Tuesday, October 24, 2006

Update

I live in a 2bdr apt with 4girls. My roomate is a african american 24yr old germophobe virgin who doesn't drink. The other two girls are from Taiwan they are friends and don't speak English in the house. So I don't think I need to say much about how these people are nothing like me . All the guys here are either 23 and younger or 46 and older. No middle grounds. So I've been going to school coming home and either browse the personal section of craigslist or hang out with the guys next door. Why do I hang out with these guys. Well.. they have a tv and dvd player and I don't. My apartment is generally SILENT which I in fact hate. I like noise music people talking. So I go next door. I've made a few trips to the beach to lay out and study. I just got hired at Home Depot I think this might bring around more potential ass. I'll be working in the paint department wearing a cute lil orange apron. Speaking of orange I still don't have a Halloween costume. Halloween here is like going to Mardi Gras in New Orleans except most people arent' 21 and can't handle their alcohol. Which drive me crazy the stupid drunk sluts that have spare tires get more ass then I do. Why? Well according to the paper published daily at school I am "a bitch" because I monitor my alcohol intake. Did I mention some of the stories to get published are absolutely absurd. They "wednesday hump" is the most favorable article in the paper every wed. It has sex stories written by men and women. HORRIBLE!! Honestly I'm no prude but these stories are absolutely ridiculous. Telling people to fuck as many people as possible to be better in bed. To show up to your TA's office hours in a mini skirt and he'll have you bent over his desk yelling out the periodic table with each pump. SERIOUSLY people. I have this strange mental block that I am not 22. I look at everyone else my age and refuse to believe I am the same age as them. Needless to say I get funny looks when my 26yrs+ friends come down for the weekend so I can go out with them. I tried hanging out with people my own age and what happend? I was irratable since they insisted on bringing attention to me in front of some "potenial". I was pissed. Seriously dont' ever fuckin point me out in front of a guy I think is hot.

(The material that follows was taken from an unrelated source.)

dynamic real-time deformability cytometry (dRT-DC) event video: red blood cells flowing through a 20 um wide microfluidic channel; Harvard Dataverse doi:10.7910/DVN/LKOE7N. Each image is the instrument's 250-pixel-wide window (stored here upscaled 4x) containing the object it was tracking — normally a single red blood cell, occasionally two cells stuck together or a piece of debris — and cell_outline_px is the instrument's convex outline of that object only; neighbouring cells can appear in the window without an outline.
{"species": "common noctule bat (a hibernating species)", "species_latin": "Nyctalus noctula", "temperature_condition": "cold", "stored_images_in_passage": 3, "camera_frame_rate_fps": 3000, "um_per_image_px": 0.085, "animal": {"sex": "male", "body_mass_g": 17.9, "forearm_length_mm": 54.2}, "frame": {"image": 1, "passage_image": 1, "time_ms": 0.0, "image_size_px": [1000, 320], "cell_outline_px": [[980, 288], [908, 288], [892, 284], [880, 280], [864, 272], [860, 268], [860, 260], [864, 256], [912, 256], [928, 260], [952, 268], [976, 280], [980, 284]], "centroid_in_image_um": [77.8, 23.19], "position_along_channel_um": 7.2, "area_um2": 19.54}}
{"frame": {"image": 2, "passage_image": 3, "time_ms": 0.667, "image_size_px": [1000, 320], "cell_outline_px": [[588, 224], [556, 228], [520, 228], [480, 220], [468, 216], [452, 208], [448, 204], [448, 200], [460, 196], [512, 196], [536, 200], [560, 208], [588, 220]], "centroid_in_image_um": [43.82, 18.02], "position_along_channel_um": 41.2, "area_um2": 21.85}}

If I want to be noticed I'd do it on my own.

Wednesday, October 04, 2006

this...

I hate this I hate missing you. I hate feeling like I'm missing out without you around. I know it wasn't a long time betwenn us but it was great. We connected on so many levels and after so many years and finally just being able to be us alone for those few months was great. Then you turn around and end it because you are afraid. I dont' know why I can't let go of this. Maybe I should forget about you. But I can't my heart won't let me. I was asked what I missed about you. My reply was everything. The kisses, the way you held me, the way you brushed the hair out of my eyes, the way you looked at me, how we feel asleep all wrapped up, how you let me be when i fell asleep on you lap while you were watching the basketball game, how you would leave the boys on the bench to check up on me during your softball game, how you would steal kisses from me when we were bowling. How you would stick your foot in your mouth after saying something too loud at dinner and the person heard you. How you would hold my hand walking in the mall. How you let me pick out the best deals on your clothes for work. I just miss you, all of you.